Penetration testing can help find security vulnerabilities that aren't typically identified by scanning and other monitoring. But the testing comes with some risks, say Chuck Kelser, CISO at Duke Health, and security expert John Nye of the consulting firm CynergisTek.
"Web applications tend to be a very fertile ground for attacks, so we want to be sure we're proactively identifying those vulnerabilities," Kesler says in an interview with Information Security Media Group at the HIMSS18 conference in Las Vegas.
"A lot of vulnerabilities, particularly in web applications, can't be found in a simple vulnerability scan. There are sophisticated vulnerabilities ... that the penetration tests will help highlight."
Be Wary of Risks
But organizations also need to be aware of the potential risks posed to certain devices and systems during penetration testing.
"Penetration testing can cause systems to drop offline, and they can also cause corruption in medical devices and internet of things devices, or really cheap devices, like IP cameras, that can break," Nye says.
The testing can also impact production systems "because we're running scans against all those systems, and [are] hitting them with thousands of packets sometimes. It could slow the system down or stop a system from being accessible," he notes. "This all needs to be considered."
Prior to penetration testing, entities and testers need to carefully consider "what systems to touch, what systems not to touch and what the potential impacts are," Nye says.
Kesler and Nye were co-presenters during HIMSS18 on the topic of pen testing.
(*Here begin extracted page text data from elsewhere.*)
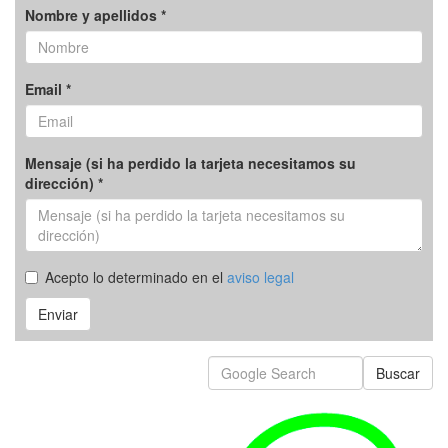
Nombre y apellidos *
Email *
Mensaje (si ha perdido la tarjeta necesitamos su
dirección) *
Acepto lo determinado en el
aviso legal
Enviar
Buscar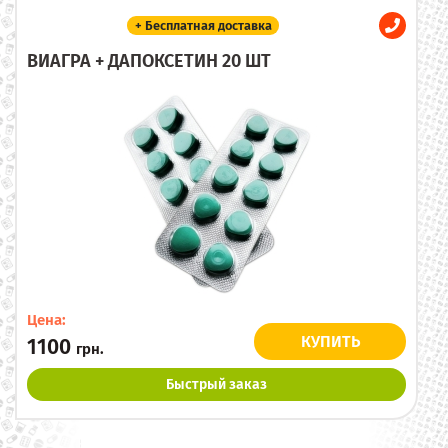
+ Бесплатная доставка
ВИАГРА + ДАПОКСЕТИН 20 ШТ
Цена:
КУПИТЬ
1100
грн.
Быстрый заказ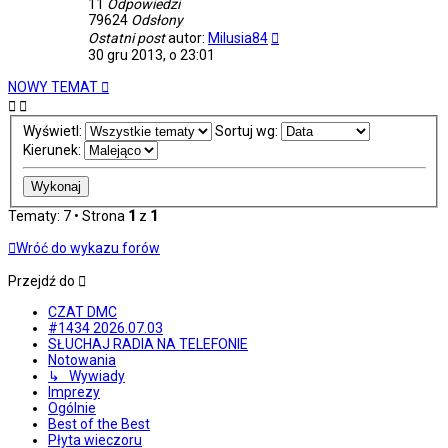
11
Odpowiedzi
79624
Odsłony
Ostatni post
autor:
Milusia84
30 gru 2013, o 23:01
NOWY TEMAT
Wyświetl:
Sortuj wg:
Kierunek:
Tematy: 7 • Strona
1
z
1
Wróć do wykazu forów
Przejdź do
CZAT DMC
#1434 2026.07.03
SŁUCHAJ RADIA NA TELEFONIE
Notowania
↳ Wywiady
Imprezy
Ogólnie
Best of the Best
Płyta wieczoru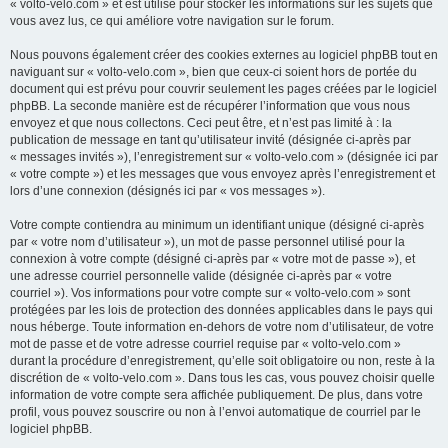
« volto-velo.com » et est utilisé pour stocker les informations sur les sujets que
vous avez lus, ce qui améliore votre navigation sur le forum.
Nous pouvons également créer des cookies externes au logiciel phpBB tout en
naviguant sur « volto-velo.com », bien que ceux-ci soient hors de portée du
document qui est prévu pour couvrir seulement les pages créées par le logiciel
phpBB. La seconde manière est de récupérer l’information que vous nous
envoyez et que nous collectons. Ceci peut être, et n’est pas limité à : la
publication de message en tant qu’utilisateur invité (désignée ci-après par
« messages invités »), l’enregistrement sur « volto-velo.com » (désignée ici par
« votre compte ») et les messages que vous envoyez après l’enregistrement et
lors d’une connexion (désignés ici par « vos messages »).
Votre compte contiendra au minimum un identifiant unique (désigné ci-après
par « votre nom d’utilisateur »), un mot de passe personnel utilisé pour la
connexion à votre compte (désigné ci-après par « votre mot de passe »), et
une adresse courriel personnelle valide (désignée ci-après par « votre
courriel »). Vos informations pour votre compte sur « volto-velo.com » sont
protégées par les lois de protection des données applicables dans le pays qui
nous héberge. Toute information en-dehors de votre nom d’utilisateur, de votre
mot de passe et de votre adresse courriel requise par « volto-velo.com »
durant la procédure d’enregistrement, qu’elle soit obligatoire ou non, reste à la
discrétion de « volto-velo.com ». Dans tous les cas, vous pouvez choisir quelle
information de votre compte sera affichée publiquement. De plus, dans votre
profil, vous pouvez souscrire ou non à l’envoi automatique de courriel par le
logiciel phpBB.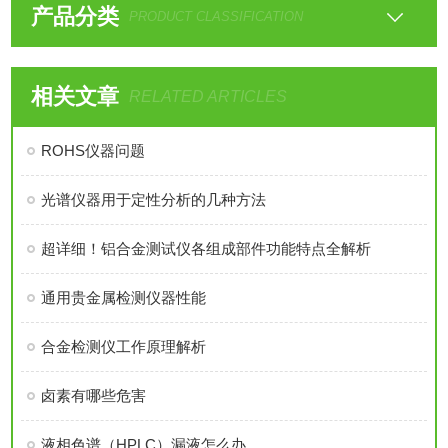
产品分类
PRODUCT CLASSIFICATION
相关文章
RELATED ARTICLES
ROHS仪器问题
光谱仪器用于定性分析的几种方法
超详细！铝合金测试仪各组成部件功能特点全解析
通用贵金属检测仪器性能
合金检测仪工作原理解析
卤素有哪些危害
液相色谱（HPLC）漏液怎么办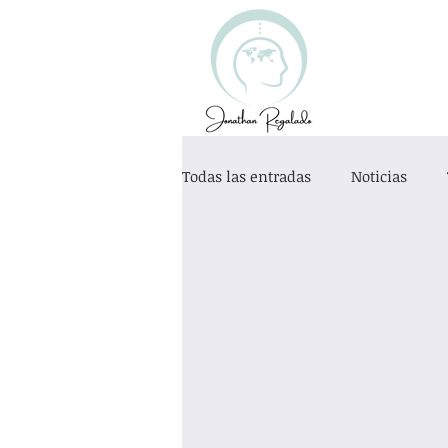
Todas las entradas
Noticias
Desarrollo Personal
Educaci
Exclusión Social
Categoría s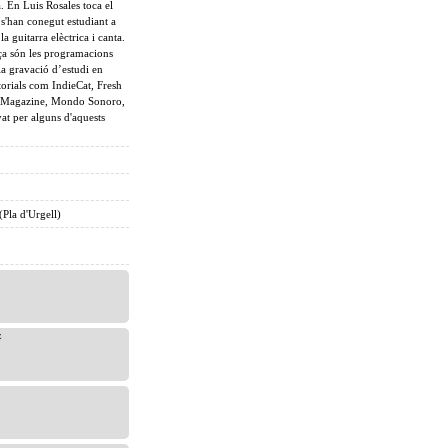
. En Luis Rosales toca el
s s'han conegut estudiant a
 guitarra elèctrica i canta.
ça són les programacions
la gravació d’estudi en
itorials com IndieCat, Fresh
od Magazine, Mondo Sonoro,
at per alguns d'aquests
(Pla d'Urgell)
z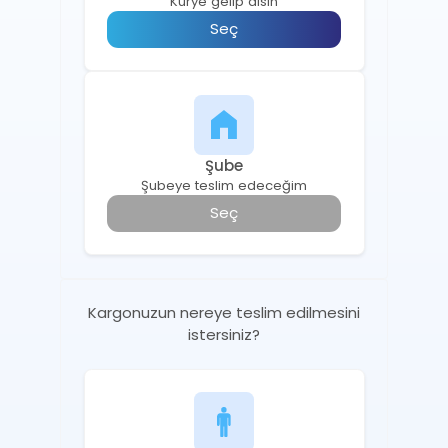
Kurye gelip alsın
Seç
Şube
Şubeye teslim edeceğim
Seç
Kargonuzun nereye teslim edilmesini
istersiniz?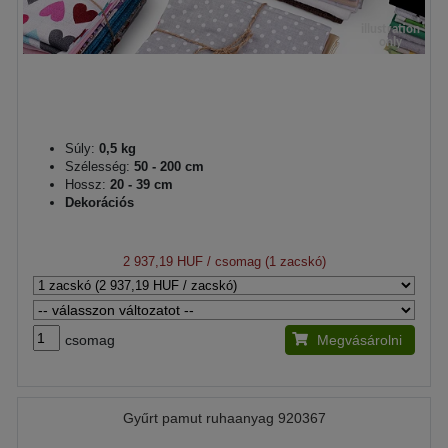
Súly:
0,5 kg
Szélesség:
50 - 200 cm
Hossz:
20 - 39 cm
Dekorációs
2 937,19 HUF
/ csomag (1 zacskó)
csomag
Megvásárolni
Gyűrt pamut ruhaanyag 920367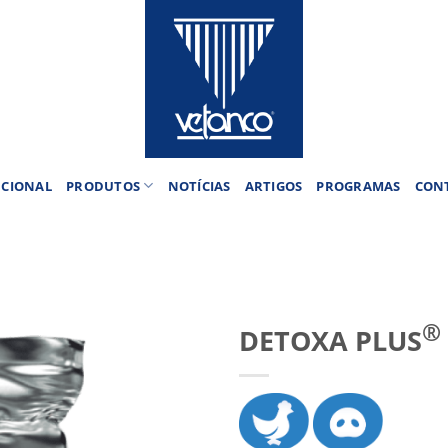
UCIONAL
PRODUTOS
NOTÍCIAS
ARTIGOS
PROGRAMAS
CON
®
DETOXA PLUS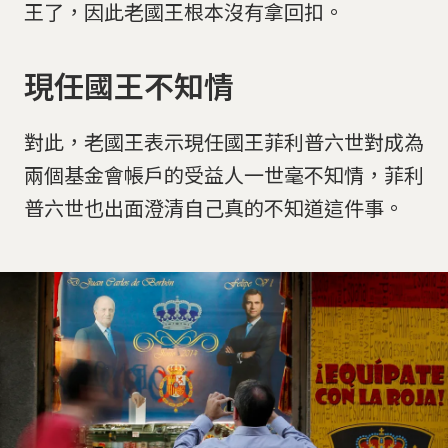
王了，因此老國王根本沒有拿回扣。
現任國王不知情
對此，老國王表示現任國王菲利普六世對成為
兩個基金會帳戶的受益人一世毫不知情，菲利
普六世也出面澄清自己真的不知道這件事。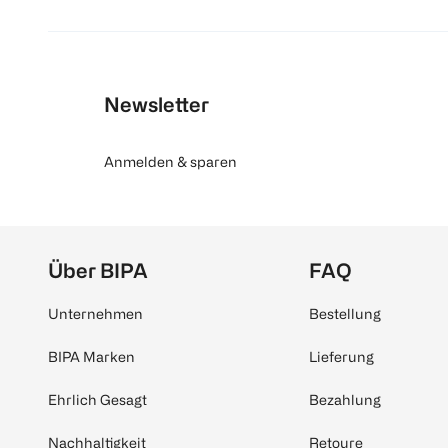
Newsletter
Anmelden & sparen
Über BIPA
FAQ
Unternehmen
Bestellung
BIPA Marken
Lieferung
Ehrlich Gesagt
Bezahlung
Nachhaltigkeit
Retoure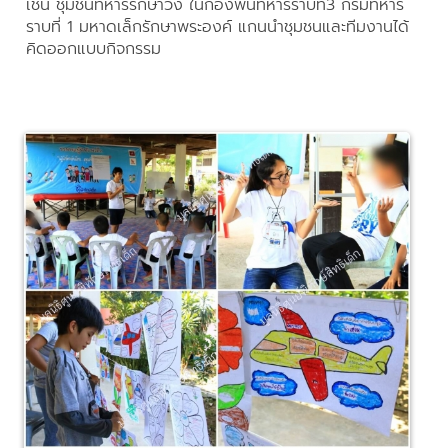
เช่น ชุมชนทหารรักษาวัง ในกองพันทหารราบที่3 กรมทหาร
ราบที่ 1 มหาดเล็กรักษาพระองค์ แกนนำชุมชนและทีมงานได้
คิดออกแบบกิจกรรม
In the interview (see audio link below photo), Kesler and Nye also discuss:
- Other security concerns involving biomedical devices;
- Top security priorities at Duke Health this year, including bolstering network access controls and management around bring-your-own-device as part of a broader three-year security plan;
- The most troubling emerging cyber threats facing the healthcare sector.
As CISO for Duke Health, Kesler leads the organization's information security office, which provides services for all Duke University Health System's units as well as academic departments and research institutes in the university's schools of medicine and nursing.
Nye, vice president of cybersecurity strategy at CynergisTek, has spent nearly a decade in information security, including stints with the U.S. Army, CSG International, Peter Kiewit and Sons, First Data Corp. and KPMG LLP. He now works exclusively as a penetration tester.